Thursday, January 20, 2011

our sphere is not the only way

I took notes in class while we were discussing Hawthorne's "The Minister's Black Veil", and one of the things I wrote down was "there is no meaning in anything. Meaning is a human perception and way to find/create order." In The American Scholar Emerson says "what is classification but the perceiving that these objects are not chaotic, and are not foreign, but have a law which is also a law of the human mind?" Nature is man's perception of it.

If a person does not have a 'concrete' meaning or explanation for something, their minds will germinate into knots trying to figure out an explanation, and will not stop until the sturdy tree of explanation is found to rest under. But, not everything needs an explanation, and that concept is very hard to grasp sometimes, because as humans, we fear the unknown. In "The Minister's Black Veil", the parishioners allowed themselves to live a life of dis-ease because of the obsession of what Father Hooper's veil might mean. I understand how Father Hooper might be considered a villain, and how as a pastor he shouldn't have necessarily brought this gloom onto his parishioners, but ultimately it was they themselves who allowed the gloom to linger. It's a situation of mind over matter. A person's life is what that person makes of it, how that person deals with the cards dealt. Also, Father Hooper's donning the veil at a whim, with whatever notion he had, and with whatever time-span he intended it to be, it eventually grew into this permanent exiling burden that defined the rest of his life. It was the idea, the principle, the lesson, that he felt he could not deter from or go back on. But I was told that it is okay to contradict yourself.

In Hawthorne's "The Birth Mark," Alymer allowed his thoughts to wander about Georgina's birthmark. In his mind, the birthmark went from a mark on the surface, to a terrible gash deep within. The story says "selecting it [the birthmark] as the symbol of his wife's liability to sin, sorrow, decay, and death, Alymer's somber imagination was not long in rendering the birth-mark a frightful object…" In the beginning, Georgina loved her mark, but because of Alymer's feelings towards it, she began to detest it as much as he did; and eventually, his imagination wondering what it might 'mean' wandered into dangerous territory, which eventually led to her death.

The human mind is a very powerful thing, and I believe that we can eventually convince ourselves that anything is true.
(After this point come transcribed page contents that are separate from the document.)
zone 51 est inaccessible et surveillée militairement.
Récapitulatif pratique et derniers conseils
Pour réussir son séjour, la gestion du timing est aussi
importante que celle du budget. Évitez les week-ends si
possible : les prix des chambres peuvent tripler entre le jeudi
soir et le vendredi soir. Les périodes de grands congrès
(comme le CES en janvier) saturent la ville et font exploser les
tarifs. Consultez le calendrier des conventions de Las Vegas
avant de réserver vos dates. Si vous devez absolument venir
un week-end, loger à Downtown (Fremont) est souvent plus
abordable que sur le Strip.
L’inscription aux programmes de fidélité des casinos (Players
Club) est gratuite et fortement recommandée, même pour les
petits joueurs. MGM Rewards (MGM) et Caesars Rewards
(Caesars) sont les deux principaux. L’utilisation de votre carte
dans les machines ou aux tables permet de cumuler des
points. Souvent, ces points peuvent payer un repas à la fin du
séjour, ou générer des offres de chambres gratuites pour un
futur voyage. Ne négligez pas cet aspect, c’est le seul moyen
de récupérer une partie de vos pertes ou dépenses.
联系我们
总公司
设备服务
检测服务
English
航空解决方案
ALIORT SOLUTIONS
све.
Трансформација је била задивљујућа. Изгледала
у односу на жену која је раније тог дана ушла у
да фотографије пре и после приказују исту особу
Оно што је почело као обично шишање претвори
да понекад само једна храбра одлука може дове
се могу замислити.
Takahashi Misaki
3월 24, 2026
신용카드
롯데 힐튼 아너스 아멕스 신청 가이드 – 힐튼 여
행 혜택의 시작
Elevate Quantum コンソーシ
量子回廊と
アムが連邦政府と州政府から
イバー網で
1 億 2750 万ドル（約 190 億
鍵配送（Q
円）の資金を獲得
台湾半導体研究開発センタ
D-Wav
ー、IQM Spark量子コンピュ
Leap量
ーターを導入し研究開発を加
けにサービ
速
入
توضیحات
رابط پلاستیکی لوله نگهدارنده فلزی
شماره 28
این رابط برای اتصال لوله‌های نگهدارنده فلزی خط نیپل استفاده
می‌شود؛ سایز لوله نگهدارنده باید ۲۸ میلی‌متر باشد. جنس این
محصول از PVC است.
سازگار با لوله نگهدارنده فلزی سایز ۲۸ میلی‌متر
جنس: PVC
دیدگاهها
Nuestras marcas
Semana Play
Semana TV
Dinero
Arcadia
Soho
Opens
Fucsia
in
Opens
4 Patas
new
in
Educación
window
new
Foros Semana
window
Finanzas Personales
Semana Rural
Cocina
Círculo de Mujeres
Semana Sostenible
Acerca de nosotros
I was in Wyoming, walking down the Granite Canyon trail, in the Grand Teton Mountain range; all around me were huge mountains, lush green shrubbery, a clear blue creek, and a pale blue sky overhead. I was so overwhelmed that I felt the need to thank something or some One. Then, it suddenly hit me; I realized that this is how it must have started long long ago, before religion and the belief in a creator. The immense and tantalizing landscape calls forth in humans the demand for an explanation. This beauty could not just be, it had to have been made; but by whom or what? And so, with our great imaginations, we began to ponder and to find "clues" that led us to many explanations.

When a seed is planted, it will sprout and germinate, and can sometimes grow into a huge, seemingly immovable tree. The tree means we've found an explanation. Eventually having the tree will force us to forget about other trees (or possibilities), and that one seed becomes fact. From this "fact" we form habits and everlasting traditions. In "The Great Lawsuit," Fuller phrases it as "the slavery of habit." We contain ourselves in a "sphere" and forget that the present way is not the only way.